E não podemos nos culpar ou culpar os outros por esquecer isso. Nessas circunstâncias em que vivemos, de medo, de injustiça, desigualdade e competitividade seja lá para o que for, buscar compreensão ou cuidado pode parecer besteira, fraqueza, moleza. Mas isso é apenas uma armadilha nossa e da sociedade em que vivemos. É no cuidado consigo e com o outro que mora a compreensão, mas é nele também que mora a força e a determinação. Prático e emocional não estão separados de maneira alguma. Apenas uma pessoa que cuida de si mesma pode encontrar determinação e força para ir atrás do que deseja e acredita. Se não houver o cuidado da compreensão, na primeira dificuldade (ou em alguma dificuldade mais intensa) que surgir e abalar essa determinação e força, a pessoa que não está atenta a ter cuidado facilmente cairá na armadilha e bola de neve que é se culpar. E também culpar os outros. Pois ela não desenvolveu esse olhar de cuidado, esse olhar de compreensão. É uma armadilha que faz separar tudo: emocional e racional, prático e teórico e que apenas instala questões contraditórias. Nessa armadilha de separar tudo em opostos, sendo um bom e o outro ruim, é que vemos pessoas vivendo literalmente contradições. Sendo “bem sucedidas”, porém insatisfeitas.
Não quero dizer que não devemos ter uma olhar crítico diante das coisas, pois é esse olhar que nos move, que não deixa que a gente se acomode, mas ,mais uma vez, é no cuidado consigo e com o outro que mora também esse olhar. Esse olhar que MOVE, e não que nos AFUNDA como a culpa faz.

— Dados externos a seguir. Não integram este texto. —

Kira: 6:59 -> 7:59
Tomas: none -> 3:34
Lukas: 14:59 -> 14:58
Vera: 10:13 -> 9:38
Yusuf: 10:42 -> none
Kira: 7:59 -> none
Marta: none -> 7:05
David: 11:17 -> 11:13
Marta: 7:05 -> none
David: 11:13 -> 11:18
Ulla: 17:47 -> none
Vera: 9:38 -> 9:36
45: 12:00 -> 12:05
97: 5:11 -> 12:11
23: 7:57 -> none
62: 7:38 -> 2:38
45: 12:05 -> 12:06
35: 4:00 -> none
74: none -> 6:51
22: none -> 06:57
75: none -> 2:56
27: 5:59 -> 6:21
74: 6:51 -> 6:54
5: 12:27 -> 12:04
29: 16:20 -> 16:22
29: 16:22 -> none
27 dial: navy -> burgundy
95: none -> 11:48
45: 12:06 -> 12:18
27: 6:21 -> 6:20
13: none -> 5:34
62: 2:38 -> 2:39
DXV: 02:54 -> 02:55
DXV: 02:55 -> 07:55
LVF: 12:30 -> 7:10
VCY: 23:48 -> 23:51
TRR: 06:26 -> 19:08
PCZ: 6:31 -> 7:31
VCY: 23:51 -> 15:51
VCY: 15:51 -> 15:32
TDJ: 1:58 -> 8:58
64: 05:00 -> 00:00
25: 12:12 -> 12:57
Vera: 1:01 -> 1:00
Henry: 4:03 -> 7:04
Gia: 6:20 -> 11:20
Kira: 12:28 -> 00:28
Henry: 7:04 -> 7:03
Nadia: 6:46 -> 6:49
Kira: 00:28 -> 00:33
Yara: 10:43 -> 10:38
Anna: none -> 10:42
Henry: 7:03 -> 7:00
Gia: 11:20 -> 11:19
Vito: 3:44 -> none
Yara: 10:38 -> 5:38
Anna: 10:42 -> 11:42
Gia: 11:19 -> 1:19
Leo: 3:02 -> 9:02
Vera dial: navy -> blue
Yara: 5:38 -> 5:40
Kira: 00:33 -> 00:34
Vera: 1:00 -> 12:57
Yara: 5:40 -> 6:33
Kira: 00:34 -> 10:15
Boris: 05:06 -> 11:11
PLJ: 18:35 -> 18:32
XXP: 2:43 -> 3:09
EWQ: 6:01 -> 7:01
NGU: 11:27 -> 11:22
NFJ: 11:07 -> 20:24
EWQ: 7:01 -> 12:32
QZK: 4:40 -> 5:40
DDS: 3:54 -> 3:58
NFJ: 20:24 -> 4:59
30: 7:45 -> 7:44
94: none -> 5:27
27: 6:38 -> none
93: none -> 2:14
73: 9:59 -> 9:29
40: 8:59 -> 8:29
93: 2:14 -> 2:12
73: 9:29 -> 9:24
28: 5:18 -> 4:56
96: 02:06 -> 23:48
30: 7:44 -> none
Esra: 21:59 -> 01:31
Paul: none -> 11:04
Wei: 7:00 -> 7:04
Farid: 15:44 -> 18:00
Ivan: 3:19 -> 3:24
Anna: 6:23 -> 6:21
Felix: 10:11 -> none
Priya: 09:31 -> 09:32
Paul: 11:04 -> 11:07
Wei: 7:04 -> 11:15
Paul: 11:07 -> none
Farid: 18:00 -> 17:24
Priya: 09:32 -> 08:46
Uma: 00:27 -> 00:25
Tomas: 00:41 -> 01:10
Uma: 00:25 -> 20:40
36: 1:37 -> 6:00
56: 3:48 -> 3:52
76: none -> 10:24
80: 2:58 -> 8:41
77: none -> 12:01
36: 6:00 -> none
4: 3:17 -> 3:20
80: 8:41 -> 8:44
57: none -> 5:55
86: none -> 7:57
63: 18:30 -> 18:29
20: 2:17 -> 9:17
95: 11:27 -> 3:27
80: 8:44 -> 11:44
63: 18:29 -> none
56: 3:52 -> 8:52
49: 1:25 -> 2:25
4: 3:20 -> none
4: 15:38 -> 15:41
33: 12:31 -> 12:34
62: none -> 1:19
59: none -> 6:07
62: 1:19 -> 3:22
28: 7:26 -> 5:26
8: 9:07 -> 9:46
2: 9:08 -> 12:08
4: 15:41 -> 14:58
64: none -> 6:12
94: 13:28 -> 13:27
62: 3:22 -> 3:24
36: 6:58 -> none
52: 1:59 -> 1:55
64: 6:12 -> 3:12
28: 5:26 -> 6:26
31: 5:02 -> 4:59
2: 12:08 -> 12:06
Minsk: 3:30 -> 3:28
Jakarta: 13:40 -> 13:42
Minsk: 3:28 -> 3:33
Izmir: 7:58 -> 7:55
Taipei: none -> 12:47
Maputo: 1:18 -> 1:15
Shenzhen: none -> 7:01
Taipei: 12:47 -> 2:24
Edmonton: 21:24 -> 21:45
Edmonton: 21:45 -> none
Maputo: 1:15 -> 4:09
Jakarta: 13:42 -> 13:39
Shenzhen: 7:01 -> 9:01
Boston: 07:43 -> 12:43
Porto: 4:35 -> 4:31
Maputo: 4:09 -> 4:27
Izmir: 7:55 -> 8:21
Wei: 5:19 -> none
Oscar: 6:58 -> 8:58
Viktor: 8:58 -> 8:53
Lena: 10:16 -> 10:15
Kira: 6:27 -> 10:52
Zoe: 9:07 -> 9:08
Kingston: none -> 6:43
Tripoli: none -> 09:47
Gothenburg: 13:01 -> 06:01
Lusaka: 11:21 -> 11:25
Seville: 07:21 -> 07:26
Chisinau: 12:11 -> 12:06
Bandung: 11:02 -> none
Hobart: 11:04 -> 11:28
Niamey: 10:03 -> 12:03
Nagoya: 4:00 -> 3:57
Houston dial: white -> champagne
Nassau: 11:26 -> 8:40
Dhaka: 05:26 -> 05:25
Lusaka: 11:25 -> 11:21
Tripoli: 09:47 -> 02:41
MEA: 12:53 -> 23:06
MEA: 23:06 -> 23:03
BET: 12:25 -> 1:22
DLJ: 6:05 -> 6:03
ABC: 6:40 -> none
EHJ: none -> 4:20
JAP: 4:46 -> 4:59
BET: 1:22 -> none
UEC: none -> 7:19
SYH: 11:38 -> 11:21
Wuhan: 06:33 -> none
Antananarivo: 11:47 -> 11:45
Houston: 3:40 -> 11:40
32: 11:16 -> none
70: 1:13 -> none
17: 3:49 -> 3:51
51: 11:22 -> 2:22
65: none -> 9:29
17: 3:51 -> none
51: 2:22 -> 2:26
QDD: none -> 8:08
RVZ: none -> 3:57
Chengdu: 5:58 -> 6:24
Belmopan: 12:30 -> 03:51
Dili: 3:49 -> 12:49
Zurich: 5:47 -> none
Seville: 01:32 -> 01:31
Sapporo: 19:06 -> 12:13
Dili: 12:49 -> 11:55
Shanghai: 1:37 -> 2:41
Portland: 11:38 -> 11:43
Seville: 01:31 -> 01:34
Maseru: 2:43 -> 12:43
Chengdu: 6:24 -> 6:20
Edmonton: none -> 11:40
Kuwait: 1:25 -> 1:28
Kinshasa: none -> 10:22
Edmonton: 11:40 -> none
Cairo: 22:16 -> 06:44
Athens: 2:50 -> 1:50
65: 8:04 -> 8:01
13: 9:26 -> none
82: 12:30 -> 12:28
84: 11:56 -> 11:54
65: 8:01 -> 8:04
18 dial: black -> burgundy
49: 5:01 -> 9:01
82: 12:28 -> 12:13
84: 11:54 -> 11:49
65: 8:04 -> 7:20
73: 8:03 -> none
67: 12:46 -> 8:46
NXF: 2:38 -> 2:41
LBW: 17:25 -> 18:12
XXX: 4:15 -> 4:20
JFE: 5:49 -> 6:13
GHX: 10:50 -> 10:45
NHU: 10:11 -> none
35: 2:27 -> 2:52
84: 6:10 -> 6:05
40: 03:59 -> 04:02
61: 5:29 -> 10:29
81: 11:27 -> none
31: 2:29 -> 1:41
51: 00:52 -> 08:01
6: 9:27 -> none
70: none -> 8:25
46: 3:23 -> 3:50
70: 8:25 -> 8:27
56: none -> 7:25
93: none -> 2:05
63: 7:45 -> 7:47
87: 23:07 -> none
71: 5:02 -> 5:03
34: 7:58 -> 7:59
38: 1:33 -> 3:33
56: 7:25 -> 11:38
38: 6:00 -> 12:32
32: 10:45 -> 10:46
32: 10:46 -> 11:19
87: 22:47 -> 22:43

Acredito que hoje em dia, pela confusão que é viver e se relacionar e conquistar o seu lugar no mundo, é muito fácil confundir tudo. Então espero que em algum lugar aí no meio da confusão de cada um, esse relato ajude a encontrar um caminho de clareza, de liberdade, de movimento, que dá espaço para tanta coisa importante florescer - como a fé, a esperança, a humildade, a empatia, a amizade e o AMOR. Seja o amor por alguém, por si, pela vida, pelo estudo, devemos ter uma escuta cuidadosa e sincera com os nossos sentimentos e dificuldades. É como algum poeta antigo já dizia: “(...) é na escuta (cuidado) que nasce o amor, e é na falta dela que ele morre...”.